Start a thread to use AudioRecord to read audio data from hardware. Starting a thread can avoid lag. The code example is also provided at the end of the article, see AudioEncode2, as follows:

/**
 * Audio reading Runnable
 */
class RecordRunnable : Runnable{
    override fun run() {
        val byteArray = ByteArray(bufferSize)
        // Recording state -1 indicates default state, 1 indicates recording state, 0 indicates stop recording
        while (recording == 1){
            val result = mAudioRecord.read(byteArray, 0, bufferSize)
            if (result > 0){
                val resultArray = ByteArray(result)
                System.arraycopy(byteArray, 0, resultArray, 0, result)
                quene.offer(resultArray)
            }
        }
        // Custom stream end data
        if (recording == 0){
            val stopArray = byteArrayOf((-100).toByte())
            quene.offer(stopArray)
        }
    }
}

Here, it should be mentioned that if only AudioRecord is used to record audio data, when audio data is read, it can be written to a file directly.

To synthesize the read audio data into MP4, it needs to be encoded first.

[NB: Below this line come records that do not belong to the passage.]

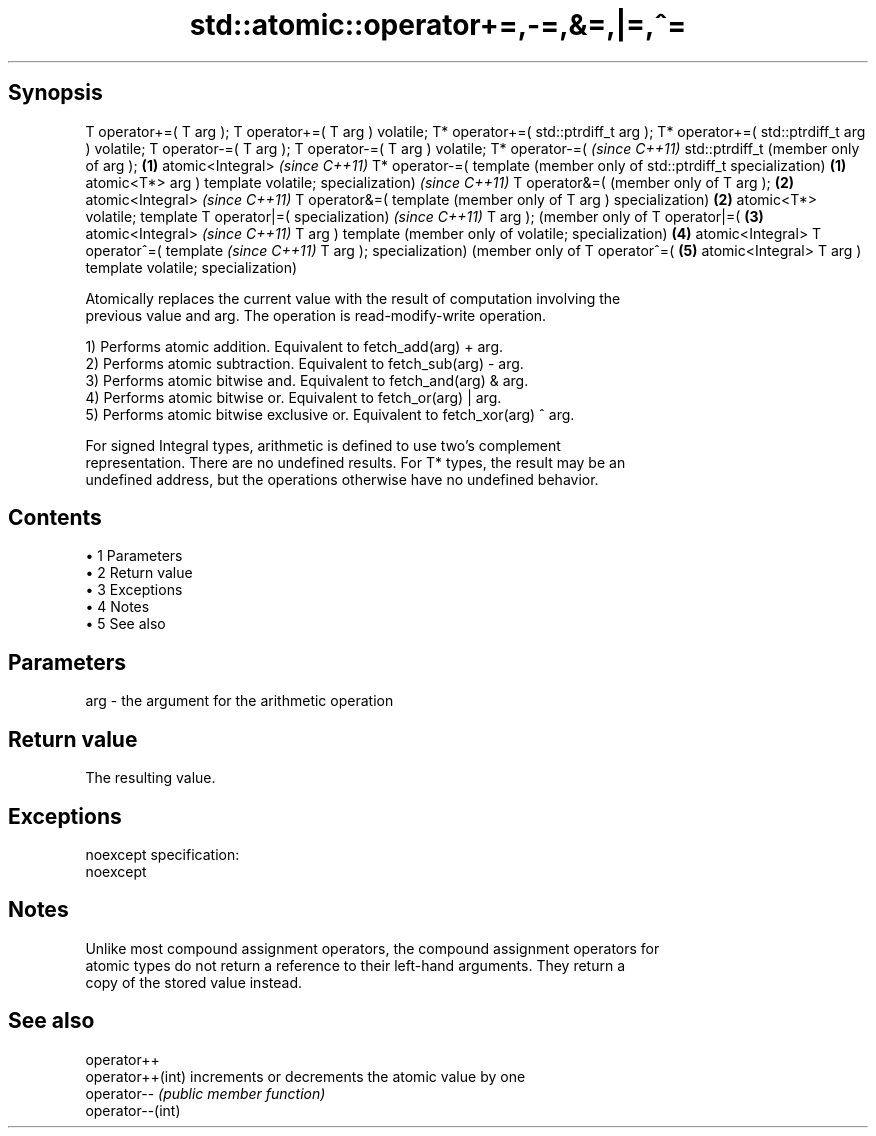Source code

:.TH std::atomic::operator+=,-=,&=,|=,^= 3 "Apr 19 2014" "1.0.0" "C++ Standard Libary"
.SH Synopsis
T operator+=(
T arg );
T operator+=(
T arg )
volatile;
T* operator+=(
std::ptrdiff_t
arg );
T* operator+=(
std::ptrdiff_t
arg )
volatile;
T operator-=(
T arg );
T operator-=(
T arg )
volatile;
T* operator-=(     \fI(since C++11)\fP
std::ptrdiff_t     (member only of
arg );         \fB(1)\fP atomic<Integral>     \fI(since C++11)\fP
T* operator-=(     template             (member only of
std::ptrdiff_t     specialization)  \fB(1)\fP atomic<T*>
arg )                                   template
volatile;                               specialization)     \fI(since C++11)\fP
T operator&=(                                               (member only of
T arg );                                                \fB(2)\fP atomic<Integral>     \fI(since C++11)\fP
T operator&=(                                               template             (member only of
T arg )                                                     specialization)  \fB(2)\fP atomic<T*>
volatile;                                                                        template
T operator|=(                                                                    specialization)     \fI(since C++11)\fP
T arg );                                                                                             (member only of
T operator|=(                                                                                    \fB(3)\fP atomic<Integral>     \fI(since C++11)\fP
T arg )                                                                                              template             (member only of
volatile;                                                                                            specialization)  \fB(4)\fP atomic<Integral>
T operator^=(                                                                                                             template             \fI(since C++11)\fP
T arg );                                                                                                                  specialization)      (member only of
T operator^=(                                                                                                                              \fB(5)\fP atomic<Integral>
T arg )                                                                                                                                        template
volatile;                                                                                                                                      specialization)

   Atomically replaces the current value with the result of computation involving the
   previous value and arg. The operation is read-modify-write operation.

   1) Performs atomic addition. Equivalent to fetch_add(arg) + arg.
   2) Performs atomic subtraction. Equivalent to fetch_sub(arg) - arg.
   3) Performs atomic bitwise and. Equivalent to fetch_and(arg) & arg.
   4) Performs atomic bitwise or. Equivalent to fetch_or(arg) | arg.
   5) Performs atomic bitwise exclusive or. Equivalent to fetch_xor(arg) ^ arg.

   For signed Integral types, arithmetic is defined to use two’s complement
   representation. There are no undefined results. For T* types, the result may be an
   undefined address, but the operations otherwise have no undefined behavior.

.SH Contents

     • 1 Parameters
     • 2 Return value
     • 3 Exceptions
     • 4 Notes
     • 5 See also

.SH Parameters

   arg - the argument for the arithmetic operation

.SH Return value

   The resulting value.

.SH Exceptions

   noexcept specification:  
   noexcept
     

.SH Notes

   Unlike most compound assignment operators, the compound assignment operators for
   atomic types do not return a reference to their left-hand arguments. They return a
   copy of the stored value instead.

.SH See also

   operator++
   operator++(int) increments or decrements the atomic value by one
   operator--      \fI(public member function)\fP
   operator--(int)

The audio data encoder configuration is as follows:

// Audio data encoder configuration
private fun initAudioCodec() {
    L.i(TAG, "init Codec start")
    try {
        val mediaFormat =
            MediaFormat.createAudioFormat(
                MediaFormat.MIMETYPE_AUDIO_AAC,
                RecordConfig.SAMPLE_RATE,
                2
            )
        mAudioCodec = MediaCodec.createEncoderByType(MediaFormat.MIMETYPE_AUDIO_AAC)
        mediaFormat.setInteger(MediaFormat.KEY_BIT_RATE, 96000)
        mediaFormat.setInteger(
            MediaFormat.KEY_AAC_PROFILE,
            MediaCodecInfo.CodecProfileLevel.AACObjectLC
        )
        mediaFormat.setInteger(MediaFormat.KEY_MAX_INPUT_SIZE, 8192)
        mAudioCodec.setCallback(this)
        mAudioCodec.configure(mediaFormat, null, null, MediaCodec.CONFIGURE_FLAG_ENCODE)
    } catch (e: Exception) {
        L.i(TAG, "init error:${e.message}")
    }
    L.i(TAG, "init Codec end")
}

For encoding, which is also the use of MediaCodec, you can refer to the previous two articles:

Here, the asynchronous processing mode of MediaCodec is used for encoding audio data. The code will not be pasted here, but one point to note is that when filling and releasing Buffer, conditions must be checked. If InputBuffer is not released continuously, it will lead to no available InputBuffer, causing audio encoding to fail, and also handling the end of the stream.

The synthesis of files uses MediaMuxer. Before starting MediaMuxer, it must ensure that both the video track and audio track are added.

override fun onOutputFormatChanged(codec: MediaCodec, format: MediaFormat) {
    L.i(TAG, "onOutputFormatChanged format:${format}")
    // Add audio track
    addAudioTrack(format)
    // Start MediaMuxer only if both audio and video tracks are added
    if (RecordConfig.videoTrackIndex != -1) {
        mAudioMuxer.start()
        RecordConfig.isMuxerStart = true
        L.i(TAG, "onOutputFormatChanged isMuxerStart:${RecordConfig.isMuxerStart}")
    }
}
// Add audio track
private fun addAudioTrack(format: MediaFormat) {
    L.i(TAG, "addAudioTrack format:${format}")
    RecordConfig.audioTrackIndex = mAudioMuxer.addTrack(format)
    RecordConfig.isAddAudioTrack = true
}
// ...

The usage of AudioRecord is basically as described above.